**INSTRUCTIONS TO FOLLOW**
Return, from the material below, each line in which "timescale" occurs.

**INFORMATION SUPPLIED**
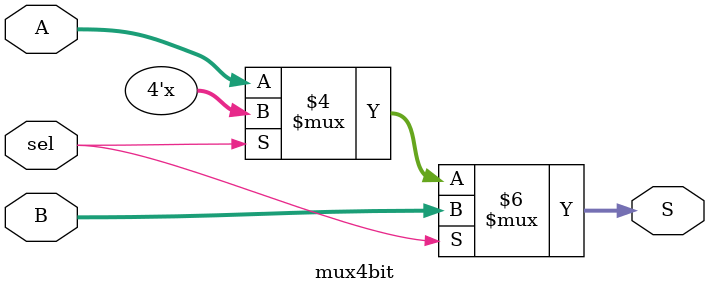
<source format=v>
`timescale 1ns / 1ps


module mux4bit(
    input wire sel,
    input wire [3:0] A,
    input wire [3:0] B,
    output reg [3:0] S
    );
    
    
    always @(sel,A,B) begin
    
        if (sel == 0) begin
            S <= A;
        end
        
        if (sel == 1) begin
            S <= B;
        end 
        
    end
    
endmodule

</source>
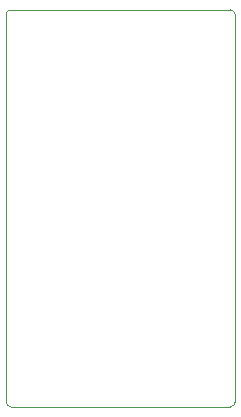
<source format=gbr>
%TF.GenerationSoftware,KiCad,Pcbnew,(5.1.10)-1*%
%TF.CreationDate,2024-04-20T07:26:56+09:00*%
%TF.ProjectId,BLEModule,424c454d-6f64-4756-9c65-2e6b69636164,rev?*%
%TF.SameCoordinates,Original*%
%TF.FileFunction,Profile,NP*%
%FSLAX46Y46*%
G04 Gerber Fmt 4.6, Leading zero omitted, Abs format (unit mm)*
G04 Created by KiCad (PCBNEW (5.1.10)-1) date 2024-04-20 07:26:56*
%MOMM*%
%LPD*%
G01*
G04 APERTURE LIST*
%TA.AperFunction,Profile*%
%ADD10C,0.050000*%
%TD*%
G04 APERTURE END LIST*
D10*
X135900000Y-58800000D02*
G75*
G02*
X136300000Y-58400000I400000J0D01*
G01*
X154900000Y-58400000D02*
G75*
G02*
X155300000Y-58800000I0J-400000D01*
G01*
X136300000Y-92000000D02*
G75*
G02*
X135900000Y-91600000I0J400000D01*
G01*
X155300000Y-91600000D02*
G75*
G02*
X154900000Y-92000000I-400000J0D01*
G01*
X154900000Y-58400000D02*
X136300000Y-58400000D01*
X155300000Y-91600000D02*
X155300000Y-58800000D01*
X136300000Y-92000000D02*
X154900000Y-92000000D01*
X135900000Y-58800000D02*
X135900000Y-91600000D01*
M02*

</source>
--
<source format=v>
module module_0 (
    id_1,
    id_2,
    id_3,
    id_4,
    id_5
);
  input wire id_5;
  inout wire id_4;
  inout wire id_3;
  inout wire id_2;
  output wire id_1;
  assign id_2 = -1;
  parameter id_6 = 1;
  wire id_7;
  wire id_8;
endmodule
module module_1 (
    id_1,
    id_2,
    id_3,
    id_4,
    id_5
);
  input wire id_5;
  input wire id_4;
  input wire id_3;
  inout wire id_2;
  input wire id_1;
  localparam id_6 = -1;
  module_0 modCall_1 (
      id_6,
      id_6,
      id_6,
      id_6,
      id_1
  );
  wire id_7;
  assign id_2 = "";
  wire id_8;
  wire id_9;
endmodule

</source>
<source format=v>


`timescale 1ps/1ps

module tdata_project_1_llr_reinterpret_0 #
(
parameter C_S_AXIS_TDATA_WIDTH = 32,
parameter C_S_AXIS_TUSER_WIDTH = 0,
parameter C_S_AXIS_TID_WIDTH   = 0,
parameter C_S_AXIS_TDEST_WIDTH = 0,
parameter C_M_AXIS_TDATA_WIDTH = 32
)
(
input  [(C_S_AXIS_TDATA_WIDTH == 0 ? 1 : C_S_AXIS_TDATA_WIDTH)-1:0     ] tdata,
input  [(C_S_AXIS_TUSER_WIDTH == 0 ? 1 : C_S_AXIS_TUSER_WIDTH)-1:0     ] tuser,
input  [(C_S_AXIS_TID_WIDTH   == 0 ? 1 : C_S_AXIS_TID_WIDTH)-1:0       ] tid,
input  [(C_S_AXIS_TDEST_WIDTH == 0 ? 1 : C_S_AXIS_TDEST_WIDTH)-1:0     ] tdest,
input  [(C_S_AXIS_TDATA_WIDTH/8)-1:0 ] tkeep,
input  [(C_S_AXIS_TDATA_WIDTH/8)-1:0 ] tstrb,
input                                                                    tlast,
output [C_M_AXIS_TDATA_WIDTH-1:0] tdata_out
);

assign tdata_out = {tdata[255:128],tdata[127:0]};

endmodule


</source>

**EXPECTED ANSWER**
`timescale 1ns / 1ps
`timescale 1ps/1ps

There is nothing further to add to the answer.